One of the ways that LLM-authored code improves productivity is by merely SAYING it does things. It's way faster than the whole time-consuming process of actually doing things. This is real code someone sent to me for review.

Here is a way that I think #LLMs and #GenAI are generally a force against innovation, especially as they get used more and more.

TL;DR: 3 years ago is a long time, and techniques that old are the most popular in the training data. If a company like Google, AWS, or Azure replaces an established API or a runtime with a new API or runtime, a bunch of LLM-generated code will break. The people vibe code won't be able to fix the problem because nearly zero data exists in the training data set that references the new API/runtime. The LLMs will not generate correct code easily, and they will constantly be trying to edit code back to how it was done before.

This will create pressure on tech companies to keep old APIs and things running, because of the huge impact it will have to do something new (that LLMs don't have in their training data). See below for an even more subtle way this will manifest.

I am showcasing (only the most egregious) bullshit that the junior developer accepted from the #LLM, The LLM used out-of-date techniques all over the place. It was using:

  • AWS Lambda Python 3.9 runtime (will be EoL in about 3 months)
  • AWS Lambda NodeJS 18.x runtime (already deprecated by the time the person gave me the code)
  • Origin Access Identity (an authentication/authorization mechanism that started being deprecated when OAC was announced 3 years ago)

So I'm working on this dogforsaken codebase and I converted it to the new OAC mechanism from the out of date OAI. What does my (imposed by the company) AI-powered security guidance tell me? "This is a high priority finding.
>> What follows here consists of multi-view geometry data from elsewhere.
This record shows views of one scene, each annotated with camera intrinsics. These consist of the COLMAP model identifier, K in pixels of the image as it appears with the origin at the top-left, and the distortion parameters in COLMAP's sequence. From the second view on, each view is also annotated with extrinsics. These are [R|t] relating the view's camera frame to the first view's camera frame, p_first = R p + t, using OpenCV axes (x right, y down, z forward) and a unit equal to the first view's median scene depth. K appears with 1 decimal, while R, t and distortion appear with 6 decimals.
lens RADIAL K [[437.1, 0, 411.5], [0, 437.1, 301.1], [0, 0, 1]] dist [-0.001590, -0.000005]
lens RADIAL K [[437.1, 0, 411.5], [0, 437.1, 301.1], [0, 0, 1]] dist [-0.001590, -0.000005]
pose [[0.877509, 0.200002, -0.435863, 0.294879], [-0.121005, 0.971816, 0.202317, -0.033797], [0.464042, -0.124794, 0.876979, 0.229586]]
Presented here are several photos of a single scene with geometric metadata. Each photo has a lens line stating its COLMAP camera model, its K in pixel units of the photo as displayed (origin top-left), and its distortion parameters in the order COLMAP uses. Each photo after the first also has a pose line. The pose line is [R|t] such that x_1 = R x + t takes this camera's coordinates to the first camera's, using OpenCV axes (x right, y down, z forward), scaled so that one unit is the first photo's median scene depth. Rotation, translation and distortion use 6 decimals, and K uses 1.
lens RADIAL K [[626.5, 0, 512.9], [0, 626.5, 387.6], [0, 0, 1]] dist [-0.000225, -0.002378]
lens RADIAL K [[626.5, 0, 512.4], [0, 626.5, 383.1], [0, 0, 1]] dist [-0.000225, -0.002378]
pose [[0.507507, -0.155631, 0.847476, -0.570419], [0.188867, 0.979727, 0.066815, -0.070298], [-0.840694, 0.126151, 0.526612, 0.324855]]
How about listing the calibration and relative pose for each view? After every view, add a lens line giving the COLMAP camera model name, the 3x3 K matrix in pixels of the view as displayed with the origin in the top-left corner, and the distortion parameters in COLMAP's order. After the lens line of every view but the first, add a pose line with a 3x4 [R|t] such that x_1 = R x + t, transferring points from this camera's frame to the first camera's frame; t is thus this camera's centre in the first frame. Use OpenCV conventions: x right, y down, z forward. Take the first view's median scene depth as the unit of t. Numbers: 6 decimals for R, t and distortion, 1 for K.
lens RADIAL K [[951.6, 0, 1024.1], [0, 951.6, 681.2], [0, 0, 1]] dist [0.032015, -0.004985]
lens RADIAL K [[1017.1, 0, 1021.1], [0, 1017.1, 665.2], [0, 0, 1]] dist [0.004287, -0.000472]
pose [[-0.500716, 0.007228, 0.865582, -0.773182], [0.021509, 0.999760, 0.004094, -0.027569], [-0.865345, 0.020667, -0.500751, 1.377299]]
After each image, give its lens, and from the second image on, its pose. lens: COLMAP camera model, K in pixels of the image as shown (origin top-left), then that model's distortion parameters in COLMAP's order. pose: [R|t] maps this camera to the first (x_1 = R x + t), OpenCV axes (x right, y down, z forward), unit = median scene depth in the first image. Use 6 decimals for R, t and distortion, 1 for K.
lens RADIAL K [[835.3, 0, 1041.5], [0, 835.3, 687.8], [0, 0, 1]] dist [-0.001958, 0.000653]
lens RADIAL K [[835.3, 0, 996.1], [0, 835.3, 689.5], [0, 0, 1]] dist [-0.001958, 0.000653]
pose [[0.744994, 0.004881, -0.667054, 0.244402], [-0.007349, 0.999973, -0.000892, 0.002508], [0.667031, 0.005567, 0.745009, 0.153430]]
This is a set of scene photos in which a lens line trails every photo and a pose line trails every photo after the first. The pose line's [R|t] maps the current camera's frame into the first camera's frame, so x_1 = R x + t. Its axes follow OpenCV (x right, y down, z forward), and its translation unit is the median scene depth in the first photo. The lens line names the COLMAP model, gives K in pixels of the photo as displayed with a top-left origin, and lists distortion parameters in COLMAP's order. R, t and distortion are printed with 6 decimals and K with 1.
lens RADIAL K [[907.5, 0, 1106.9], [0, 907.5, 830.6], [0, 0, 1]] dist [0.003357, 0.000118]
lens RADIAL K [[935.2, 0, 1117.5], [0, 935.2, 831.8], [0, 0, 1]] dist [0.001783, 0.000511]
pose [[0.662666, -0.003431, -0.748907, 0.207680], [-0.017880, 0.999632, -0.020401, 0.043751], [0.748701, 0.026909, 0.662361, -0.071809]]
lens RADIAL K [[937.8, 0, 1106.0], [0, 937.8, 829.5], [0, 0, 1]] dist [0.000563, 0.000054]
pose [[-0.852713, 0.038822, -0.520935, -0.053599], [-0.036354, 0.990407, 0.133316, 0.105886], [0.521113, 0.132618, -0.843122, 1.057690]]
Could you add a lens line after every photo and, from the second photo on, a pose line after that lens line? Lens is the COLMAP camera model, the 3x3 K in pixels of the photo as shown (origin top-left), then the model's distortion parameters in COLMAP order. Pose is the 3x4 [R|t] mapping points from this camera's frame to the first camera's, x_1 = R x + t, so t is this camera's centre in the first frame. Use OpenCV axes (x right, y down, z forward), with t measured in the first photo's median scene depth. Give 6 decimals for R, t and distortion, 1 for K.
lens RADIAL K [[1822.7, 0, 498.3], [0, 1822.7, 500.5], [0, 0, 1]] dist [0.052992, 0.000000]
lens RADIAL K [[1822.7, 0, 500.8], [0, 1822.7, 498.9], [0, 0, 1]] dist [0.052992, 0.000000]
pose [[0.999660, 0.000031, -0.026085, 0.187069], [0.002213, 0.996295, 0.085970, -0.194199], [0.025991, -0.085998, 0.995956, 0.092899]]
You should use OAI."

So it is encouraging me to do the wrong thing and saying it's high priority.

It's worth noting that when I got the code base and it had OAI active, Python 3.9, and NodeJS 18, I got no warnings about these things. Three years ago that was state of the art.

@paco

It is even worse than that, there will be a rush by folks looking to poison the data set to plant enough bad code w/ exploits they know about in the hopes that it gets seeded in some x% of code bases given them plenty of low hanging fruit to pick.

@shafik @paco Poison is a really interesting aspect of the whole LLM thing. Nightshade has only been out for a little while, and it doesn’t have a large install base, but you can already see its effects in “art” generated by the poisoned learn modality.

My point is, there are very clever people who can and will poison the llm. While image poison offers no real opportunity for shenanigans, poisoned code bases have all sorts of ways they can be exploited, including backdoors, dead drops, and key forwarding.

And if you fire the real coders, and just have devs that accept echoes as real code, then the architecture will fail spectacularly.

This reminds me of the prophet Paul Riddell who once said “We can solve a lot of problems if we club all the MBAs like they were baby seals.”

@MissConstrue @shafik @paco Also, poisoning is an object lesson in how easy it is to pollute this stuff - reminder: The vendors behind all of it CANNOT WAIT!! to start polluting it in ways that favor themselves and/or anyone who pays them enough.

The output from these systems can never be remotely trustworthy & that's a fundamental technical limitation.